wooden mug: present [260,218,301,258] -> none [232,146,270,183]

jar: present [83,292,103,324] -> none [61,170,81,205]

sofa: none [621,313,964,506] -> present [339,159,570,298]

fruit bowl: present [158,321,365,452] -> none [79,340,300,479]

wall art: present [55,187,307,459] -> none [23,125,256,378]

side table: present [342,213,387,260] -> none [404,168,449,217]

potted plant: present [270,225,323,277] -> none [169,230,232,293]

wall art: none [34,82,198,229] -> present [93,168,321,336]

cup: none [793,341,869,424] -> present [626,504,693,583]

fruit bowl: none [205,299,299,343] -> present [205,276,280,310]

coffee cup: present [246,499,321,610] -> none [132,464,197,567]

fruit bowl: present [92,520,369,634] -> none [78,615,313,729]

_Your task_
Find the lines in the records that contain the word "wall", then copy every one of them.

_Result_
wall art: present [55,187,307,459] -> none [23,125,256,378]
wall art: none [34,82,198,229] -> present [93,168,321,336]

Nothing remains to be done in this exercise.